Write out each of the records below word for word, leaving nothing out.

____ Dataset content

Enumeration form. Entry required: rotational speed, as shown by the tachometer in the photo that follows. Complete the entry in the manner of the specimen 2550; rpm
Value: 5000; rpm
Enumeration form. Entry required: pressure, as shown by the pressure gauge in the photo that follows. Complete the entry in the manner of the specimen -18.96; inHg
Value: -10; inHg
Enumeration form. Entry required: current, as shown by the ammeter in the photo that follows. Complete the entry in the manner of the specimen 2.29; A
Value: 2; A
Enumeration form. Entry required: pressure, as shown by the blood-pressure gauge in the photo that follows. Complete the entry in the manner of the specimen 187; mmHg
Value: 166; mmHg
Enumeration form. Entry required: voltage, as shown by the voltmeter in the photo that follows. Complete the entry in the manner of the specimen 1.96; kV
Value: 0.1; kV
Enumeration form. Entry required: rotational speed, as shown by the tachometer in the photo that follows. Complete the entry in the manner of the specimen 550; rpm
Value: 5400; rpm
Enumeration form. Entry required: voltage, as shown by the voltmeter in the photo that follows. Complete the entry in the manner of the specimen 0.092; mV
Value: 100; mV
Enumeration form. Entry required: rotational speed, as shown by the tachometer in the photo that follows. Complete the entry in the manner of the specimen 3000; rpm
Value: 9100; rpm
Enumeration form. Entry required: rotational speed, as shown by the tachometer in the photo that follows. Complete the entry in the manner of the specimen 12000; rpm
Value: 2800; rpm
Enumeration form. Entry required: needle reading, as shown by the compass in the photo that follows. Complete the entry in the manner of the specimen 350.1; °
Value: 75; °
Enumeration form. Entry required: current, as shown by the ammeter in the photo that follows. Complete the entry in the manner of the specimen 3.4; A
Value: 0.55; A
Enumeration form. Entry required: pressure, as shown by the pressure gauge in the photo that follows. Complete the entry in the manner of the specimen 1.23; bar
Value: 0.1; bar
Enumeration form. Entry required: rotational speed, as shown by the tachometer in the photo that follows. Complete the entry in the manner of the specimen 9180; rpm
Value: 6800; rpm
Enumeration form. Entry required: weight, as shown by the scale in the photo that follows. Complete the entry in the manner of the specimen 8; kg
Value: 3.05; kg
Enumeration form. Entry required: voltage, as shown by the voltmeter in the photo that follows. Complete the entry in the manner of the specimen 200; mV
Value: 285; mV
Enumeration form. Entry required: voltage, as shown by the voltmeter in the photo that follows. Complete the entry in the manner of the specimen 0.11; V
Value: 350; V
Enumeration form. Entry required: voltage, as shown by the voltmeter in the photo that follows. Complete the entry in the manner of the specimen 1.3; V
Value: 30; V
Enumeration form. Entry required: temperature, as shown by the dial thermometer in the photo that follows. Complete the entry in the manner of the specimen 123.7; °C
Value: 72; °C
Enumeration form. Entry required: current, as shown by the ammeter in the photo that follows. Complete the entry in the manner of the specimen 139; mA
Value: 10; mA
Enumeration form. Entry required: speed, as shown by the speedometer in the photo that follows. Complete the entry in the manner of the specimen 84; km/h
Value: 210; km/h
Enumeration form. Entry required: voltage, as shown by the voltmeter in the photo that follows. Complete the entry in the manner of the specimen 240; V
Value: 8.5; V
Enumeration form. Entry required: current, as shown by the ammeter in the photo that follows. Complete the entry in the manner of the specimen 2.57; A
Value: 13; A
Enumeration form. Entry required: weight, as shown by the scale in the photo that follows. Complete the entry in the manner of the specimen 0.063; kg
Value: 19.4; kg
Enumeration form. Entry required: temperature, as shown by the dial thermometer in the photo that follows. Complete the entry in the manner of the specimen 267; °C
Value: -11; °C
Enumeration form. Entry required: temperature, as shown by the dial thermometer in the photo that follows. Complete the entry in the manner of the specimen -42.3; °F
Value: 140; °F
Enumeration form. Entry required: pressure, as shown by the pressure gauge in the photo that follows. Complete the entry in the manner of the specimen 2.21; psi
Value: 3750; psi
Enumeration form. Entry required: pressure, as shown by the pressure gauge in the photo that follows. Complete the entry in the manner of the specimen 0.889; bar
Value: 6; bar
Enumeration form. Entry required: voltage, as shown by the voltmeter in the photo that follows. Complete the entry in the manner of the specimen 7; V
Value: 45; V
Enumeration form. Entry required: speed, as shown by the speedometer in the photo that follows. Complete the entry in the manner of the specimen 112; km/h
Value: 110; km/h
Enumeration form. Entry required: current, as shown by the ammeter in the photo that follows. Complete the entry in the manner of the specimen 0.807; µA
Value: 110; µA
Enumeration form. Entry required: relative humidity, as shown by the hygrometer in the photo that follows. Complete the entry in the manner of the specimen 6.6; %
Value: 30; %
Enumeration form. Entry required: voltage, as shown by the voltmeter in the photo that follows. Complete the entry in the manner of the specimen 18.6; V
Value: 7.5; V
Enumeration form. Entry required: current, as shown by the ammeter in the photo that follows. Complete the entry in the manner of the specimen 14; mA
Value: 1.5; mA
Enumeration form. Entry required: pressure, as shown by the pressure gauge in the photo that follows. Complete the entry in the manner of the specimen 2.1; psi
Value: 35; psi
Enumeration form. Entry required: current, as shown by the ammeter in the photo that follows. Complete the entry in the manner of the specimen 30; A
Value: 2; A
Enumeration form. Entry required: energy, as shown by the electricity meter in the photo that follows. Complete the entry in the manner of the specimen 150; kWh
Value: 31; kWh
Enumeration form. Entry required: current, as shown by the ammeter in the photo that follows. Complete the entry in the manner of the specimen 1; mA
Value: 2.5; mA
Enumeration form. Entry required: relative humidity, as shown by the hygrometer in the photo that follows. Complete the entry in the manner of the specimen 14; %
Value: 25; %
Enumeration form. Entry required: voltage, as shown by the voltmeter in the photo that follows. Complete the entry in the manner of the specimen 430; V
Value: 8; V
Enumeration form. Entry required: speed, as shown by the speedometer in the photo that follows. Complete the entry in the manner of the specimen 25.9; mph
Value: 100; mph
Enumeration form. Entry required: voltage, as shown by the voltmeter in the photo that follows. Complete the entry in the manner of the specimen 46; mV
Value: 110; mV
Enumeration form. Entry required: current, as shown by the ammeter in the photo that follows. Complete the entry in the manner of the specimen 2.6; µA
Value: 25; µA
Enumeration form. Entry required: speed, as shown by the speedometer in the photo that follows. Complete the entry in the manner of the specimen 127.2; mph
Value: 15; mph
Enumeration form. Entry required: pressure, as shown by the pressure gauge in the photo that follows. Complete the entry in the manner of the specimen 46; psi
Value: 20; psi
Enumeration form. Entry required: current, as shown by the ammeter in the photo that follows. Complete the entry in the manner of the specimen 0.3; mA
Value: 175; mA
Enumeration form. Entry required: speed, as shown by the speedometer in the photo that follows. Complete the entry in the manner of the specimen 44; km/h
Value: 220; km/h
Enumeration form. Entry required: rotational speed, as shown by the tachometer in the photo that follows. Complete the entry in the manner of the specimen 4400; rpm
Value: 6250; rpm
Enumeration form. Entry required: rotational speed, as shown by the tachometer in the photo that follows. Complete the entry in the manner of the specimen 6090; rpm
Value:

________

- **Answer to this problem**:
Enumeration form. Entry required: rotational speed, as shown by the tachometer in the photo that follows. Complete the entry in the manner of the specimen 2550; rpm
Value: 5000; rpm
Enumeration form. Entry required: pressure, as shown by the pressure gauge in the photo that follows. Complete the entry in the manner of the specimen -18.96; inHg
Value: -10; inHg
Enumeration form. Entry required: current, as shown by the ammeter in the photo that follows. Complete the entry in the manner of the specimen 2.29; A
Value: 2; A
Enumeration form. Entry required: pressure, as shown by the blood-pressure gauge in the photo that follows. Complete the entry in the manner of the specimen 187; mmHg
Value: 166; mmHg
Enumeration form. Entry required: voltage, as shown by the voltmeter in the photo that follows. Complete the entry in the manner of the specimen 1.96; kV
Value: 0.1; kV
Enumeration form. Entry required: rotational speed, as shown by the tachometer in the photo that follows. Complete the entry in the manner of the specimen 550; rpm
Value: 5400; rpm
Enumeration form. Entry required: voltage, as shown by the voltmeter in the photo that follows. Complete the entry in the manner of the specimen 0.092; mV
Value: 100; mV
Enumeration form. Entry required: rotational speed, as shown by the tachometer in the photo that follows. Complete the entry in the manner of the specimen 3000; rpm
Value: 9100; rpm
Enumeration form. Entry required: rotational speed, as shown by the tachometer in the photo that follows. Complete the entry in the manner of the specimen 12000; rpm
Value: 2800; rpm
Enumeration form. Entry required: needle reading, as shown by the compass in the photo that follows. Complete the entry in the manner of the specimen 350.1; °
Value: 75; °
Enumeration form. Entry required: current, as shown by the ammeter in the photo that follows. Complete the entry in the manner of the specimen 3.4; A
Value: 0.55; A
Enumeration form. Entry required: pressure, as shown by the pressure gauge in the photo that follows. Complete the entry in the manner of the specimen 1.23; bar
Value: 0.1; bar
Enumeration form. Entry required: rotational speed, as shown by the tachometer in the photo that follows. Complete the entry in the manner of the specimen 9180; rpm
Value: 6800; rpm
Enumeration form. Entry required: weight, as shown by the scale in the photo that follows. Complete the entry in the manner of the specimen 8; kg
Value: 3.05; kg
Enumeration form. Entry required: voltage, as shown by the voltmeter in the photo that follows. Complete the entry in the manner of the specimen 200; mV
Value: 285; mV
Enumeration form. Entry required: voltage, as shown by the voltmeter in the photo that follows. Complete the entry in the manner of the specimen 0.11; V
Value: 350; V
Enumeration form. Entry required: voltage, as shown by the voltmeter in the photo that follows. Complete the entry in the manner of the specimen 1.3; V
Value: 30; V
Enumeration form. Entry required: temperature, as shown by the dial thermometer in the photo that follows. Complete the entry in the manner of the specimen 123.7; °C
Value: 72; °C
Enumeration form. Entry required: current, as shown by the ammeter in the photo that follows. Complete the entry in the manner of the specimen 139; mA
Value: 10; mA
Enumeration form. Entry required: speed, as shown by the speedometer in the photo that follows. Complete the entry in the manner of the specimen 84; km/h
Value: 210; km/h
Enumeration form. Entry required: voltage, as shown by the voltmeter in the photo that follows. Complete the entry in the manner of the specimen 240; V
Value: 8.5; V
Enumeration form. Entry required: current, as shown by the ammeter in the photo that follows. Complete the entry in the manner of the specimen 2.57; A
Value: 13; A
Enumeration form. Entry required: weight, as shown by the scale in the photo that follows. Complete the entry in the manner of the specimen 0.063; kg
Value: 19.4; kg
Enumeration form. Entry required: temperature, as shown by the dial thermometer in the photo that follows. Complete the entry in the manner of the specimen 267; °C
Value: -11; °C
Enumeration form. Entry required: temperature, as shown by the dial thermometer in the photo that follows. Complete the entry in the manner of the specimen -42.3; °F
Value: 140; °F
Enumeration form. Entry required: pressure, as shown by the pressure gauge in the photo that follows. Complete the entry in the manner of the specimen 2.21; psi
Value: 3750; psi
Enumeration form. Entry required: pressure, as shown by the pressure gauge in the photo that follows. Complete the entry in the manner of the specimen 0.889; bar
Value: 6; bar
Enumeration form. Entry required: voltage, as shown by the voltmeter in the photo that follows. Complete the entry in the manner of the specimen 7; V
Value: 45; V
Enumeration form. Entry required: speed, as shown by the speedometer in the photo that follows. Complete the entry in the manner of the specimen 112; km/h
Value: 110; km/h
Enumeration form. Entry required: current, as shown by the ammeter in the photo that follows. Complete the entry in the manner of the specimen 0.807; µA
Value: 110; µA
Enumeration form. Entry required: relative humidity, as shown by the hygrometer in the photo that follows. Complete the entry in the manner of the specimen 6.6; %
Value: 30; %
Enumeration form. Entry required: voltage, as shown by the voltmeter in the photo that follows. Complete the entry in the manner of the specimen 18.6; V
Value: 7.5; V
Enumeration form. Entry required: current, as shown by the ammeter in the photo that follows. Complete the entry in the manner of the specimen 14; mA
Value: 1.5; mA
Enumeration form. Entry required: pressure, as shown by the pressure gauge in the photo that follows. Complete the entry in the manner of the specimen 2.1; psi
Value: 35; psi
Enumeration form. Entry required: current, as shown by the ammeter in the photo that follows. Complete the entry in the manner of the specimen 30; A
Value: 2; A
Enumeration form. Entry required: energy, as shown by the electricity meter in the photo that follows. Complete the entry in the manner of the specimen 150; kWh
Value: 31; kWh
Enumeration form. Entry required: current, as shown by the ammeter in the photo that follows. Complete the entry in the manner of the specimen 1; mA
Value: 2.5; mA
Enumeration form. Entry required: relative humidity, as shown by the hygrometer in the photo that follows. Complete the entry in the manner of the specimen 14; %
Value: 25; %
Enumeration form. Entry required: voltage, as shown by the voltmeter in the photo that follows. Complete the entry in the manner of the specimen 430; V
Value: 8; V
Enumeration form. Entry required: speed, as shown by the speedometer in the photo that follows. Complete the entry in the manner of the specimen 25.9; mph
Value: 100; mph
Enumeration form. Entry required: voltage, as shown by the voltmeter in the photo that follows. Complete the entry in the manner of the specimen 46; mV
Value: 110; mV
Enumeration form. Entry required: current, as shown by the ammeter in the photo that follows. Complete the entry in the manner of the specimen 2.6; µA
Value: 25; µA
Enumeration form. Entry required: speed, as shown by the speedometer in the photo that follows. Complete the entry in the manner of the specimen 127.2; mph
Value: 15; mph
Enumeration form. Entry required: pressure, as shown by the pressure gauge in the photo that follows. Complete the entry in the manner of the specimen 46; psi
Value: 20; psi
Enumeration form. Entry required: current, as shown by the ammeter in the photo that follows. Complete the entry in the manner of the specimen 0.3; mA
Value: 175; mA
Enumeration form. Entry required: speed, as shown by the speedometer in the photo that follows. Complete the entry in the manner of the specimen 44; km/h
Value: 220; km/h
Enumeration form. Entry required: rotational speed, as shown by the tachometer in the photo that follows. Complete the entry in the manner of the specimen 4400; rpm
Value: 6250; rpm
Enumeration form. Entry required: rotational speed, as shown by the tachometer in the photo that follows. Complete the entry in the manner of the specimen 6090; rpm
Value:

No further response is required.